==== Text provided ====

Brain Invaders Adaptive versus Non-Adaptive P300 Brain-Computer Interface dataset
This provides a dataset for researchers in BCI and neuroscience to study adaptive calibration methods, but it is incremental as it focuses on data collection rather than new findings.
The authors tackled the problem of comparing adaptive versus non-adaptive calibration in a P300 brain-computer interface (BCI) by creating and publicly releasing a dataset of EEG recordings from 24 subjects, with no specific results or numbers reported beyond the dataset availability.
We describe the experimental procedures for a dataset that we have made publicly available at https://doi.org/10.5281/zenodo.1494163 in mat and csv formats. This dataset contains electroencephalographic (EEG) recordings of 24 subjects doing a visual P300 Brain-Computer Interface experiment on PC. The visual P300 is an event-related potential elicited by visual stimulation, peaking 240-600 ms after stimulus onset. The experiment was designed in order to compare the use of a P300-based brain-computer interface on a PC with and without adaptive calibration using Riemannian geometry. The brain-computer interface is based on electroencephalography (EEG). EEG data were recorded thanks to 16 electrodes. Data were recorded during an experiment taking place in the GIPSA-lab, Grenoble, France, in 2013 (Congedo, 2013). Python code for manipulating the data is available at https://github.com/plcrodrigues/py.BI.EEG.2013-GIPSA. The ID of this dataset is BI.EEG.2013-GIPSA.

====

Task instructions
[A] Reproduce the dataset description word for word, from "Brain Invaders Adaptive" to "than new findings.".
[B] List each count or time span the dataset description gives, along with what it refers to.

==== Supplied information ====

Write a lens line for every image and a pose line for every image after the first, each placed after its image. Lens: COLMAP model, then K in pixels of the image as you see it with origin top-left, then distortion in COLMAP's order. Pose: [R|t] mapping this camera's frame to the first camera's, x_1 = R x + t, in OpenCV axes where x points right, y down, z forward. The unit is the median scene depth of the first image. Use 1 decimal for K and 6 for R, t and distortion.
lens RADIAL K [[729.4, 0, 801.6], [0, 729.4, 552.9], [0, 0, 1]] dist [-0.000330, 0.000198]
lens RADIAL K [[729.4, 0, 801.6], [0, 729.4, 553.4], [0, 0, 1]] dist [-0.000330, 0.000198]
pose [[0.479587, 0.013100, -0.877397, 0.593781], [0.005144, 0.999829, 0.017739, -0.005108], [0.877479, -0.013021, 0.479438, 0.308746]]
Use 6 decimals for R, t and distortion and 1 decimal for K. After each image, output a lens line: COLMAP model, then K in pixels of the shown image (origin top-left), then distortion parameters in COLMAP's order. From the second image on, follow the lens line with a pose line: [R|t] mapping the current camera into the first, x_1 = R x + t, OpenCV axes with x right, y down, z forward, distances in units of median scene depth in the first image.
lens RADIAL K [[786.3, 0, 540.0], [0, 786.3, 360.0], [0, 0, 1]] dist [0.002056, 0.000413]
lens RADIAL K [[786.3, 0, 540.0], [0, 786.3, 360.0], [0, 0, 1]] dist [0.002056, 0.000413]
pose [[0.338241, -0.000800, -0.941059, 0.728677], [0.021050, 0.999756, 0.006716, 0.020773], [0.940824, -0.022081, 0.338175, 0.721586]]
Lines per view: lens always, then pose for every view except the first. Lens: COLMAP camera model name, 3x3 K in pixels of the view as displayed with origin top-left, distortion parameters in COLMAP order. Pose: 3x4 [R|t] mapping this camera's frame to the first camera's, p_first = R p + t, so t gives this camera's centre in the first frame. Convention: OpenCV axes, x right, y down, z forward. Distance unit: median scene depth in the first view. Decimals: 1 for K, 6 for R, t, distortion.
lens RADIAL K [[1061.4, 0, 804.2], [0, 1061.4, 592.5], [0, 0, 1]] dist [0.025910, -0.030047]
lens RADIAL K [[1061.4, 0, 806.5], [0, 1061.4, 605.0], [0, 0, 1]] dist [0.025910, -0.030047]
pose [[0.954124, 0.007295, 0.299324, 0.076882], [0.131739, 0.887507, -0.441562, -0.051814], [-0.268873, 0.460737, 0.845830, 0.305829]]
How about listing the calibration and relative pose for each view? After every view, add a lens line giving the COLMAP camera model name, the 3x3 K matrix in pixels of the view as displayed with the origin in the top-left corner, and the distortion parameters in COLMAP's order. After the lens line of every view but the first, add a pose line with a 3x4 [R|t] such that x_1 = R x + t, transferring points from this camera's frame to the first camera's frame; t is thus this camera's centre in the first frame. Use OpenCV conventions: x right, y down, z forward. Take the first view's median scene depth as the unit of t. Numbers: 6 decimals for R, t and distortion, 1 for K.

====

Exercise solutions
[A]
Brain Invaders Adaptive versus Non-Adaptive P300 Brain-Computer Interface dataset
This provides a dataset for researchers in BCI and neuroscience to study adaptive calibration methods, but it is incremental as it focuses on data collection rather than new findings.

[B]
- 24: the number of subjects whose EEG was recorded
- 16: the number of electrodes used to record the EEG data
- 240-600 ms: the time after stimulus onset at which the visual P300 peaks